Burger-Flipper Arbitrators

Original Article: https://www.wsj.com/articles/burger-flipper-arbitrators-11551398235

  • Author: Michael Saltsman and Michael Lotito

  • Publication Date: March 2019

  • Newspaper: Wall Street Journal

  • Topics: Work Schedule

Now that the Fight for $15 movement has achieved a higher minimum wage in New York City, its backers at the Service Employees International Union want to make fast-food workers hard to fire. City Councilman Brad Lander introduced legislation in February that would effectively abolish at-will employment in chain restaurants—those with 30 or more locations nationwide, whether corporate-owned or franchised.

The bill is unprecedented in its scope; apart from a legal quirk in Montana’s law, no other U.S. city or state has eliminated the bedrock principle of at-will employment. If a fast-food employee skips a shift or uses foul language in front of customers, he can be fired immediately. Employers don’t have to justify staffing adjustments such as layoffs or reduction in hours.

Mr. Lander’s bill would require “just cause” to fire an employee or reduce his weekly hours by 15% or more. Employees could demand arbitration from a panel chosen in part by fellow fast-food workers or “fast-food employee advocates.” If the employer loses in arbitration, penalties include reinstatement, back pay and punitive damages. It’s a lot like a union shop.

Employers would have to demonstrate a record of “progressive discipline” in responding to bad workplace behavior. They’d have to show that training is “relevant and adequate,” that workplace rules are “reasonable and applied consistently,” and that every firing decision was preceded by “a fair and objective investigation.”

In a news article on the legislation, the union offered several employees who claimed to be unfairly terminated. One had failed to show up for a shift and had a history of arriving late. Another employee had used profanity in the workplace. These firings, and countless others, could be subject to arbitration, with the entire burden of proof resting on the employer.

Fast-food employers could avoid this scenario only through a union contract, which is surely the SEIU’s objective.

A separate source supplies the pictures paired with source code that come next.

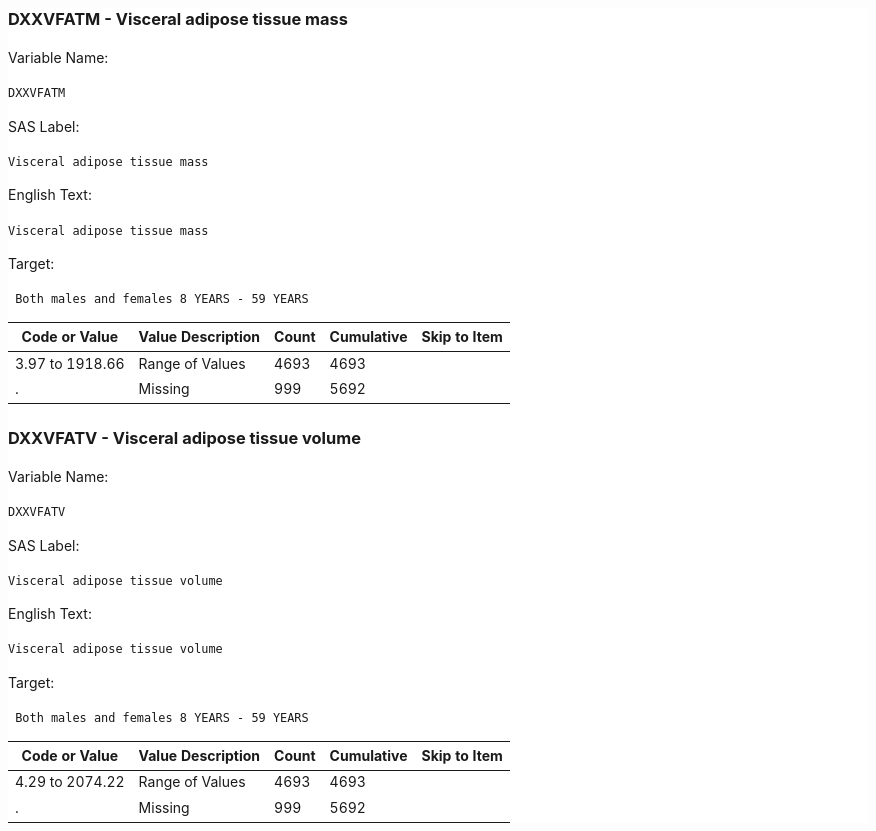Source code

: ### DXXVFATM - Visceral adipose tissue mass

Variable Name:

    DXXVFATM
SAS Label:

    Visceral adipose tissue mass
English Text:

    Visceral adipose tissue mass
Target:

     Both males and females 8 YEARS - 59 YEARS
Code or Value | Value Description | Count | Cumulative | Skip to Item  
---|---|---|---|---  
3.97 to 1918.66 | Range of Values | 4693 | 4693 |   
. | Missing | 999 | 5692 |   
  
### DXXVFATV - Visceral adipose tissue volume

Variable Name:

    DXXVFATV
SAS Label:

    Visceral adipose tissue volume
English Text:

    Visceral adipose tissue volume
Target:

     Both males and females 8 YEARS - 59 YEARS
Code or Value | Value Description | Count | Cumulative | Skip to Item  
---|---|---|---|---  
4.29 to 2074.22 | Range of Values | 4693 | 4693 |   
. | Missing | 999 | 5692 |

The other alternative is to stop expanding in New York. State Labor Department data show a sharp slowdown in restaurant employment growth in New York City in recent years. In the fast-food industry, annual growth averaged 7% a few years ago but has vanished since the $15 wage began phasing in. Employment growth has fallen each of the past three years and was less than 1% in 2018. New York has proved that employers can say “no thanks” if the burdens of doing business in the city exceed the benefits. The City Council and labor unions have yet to learn the lesson.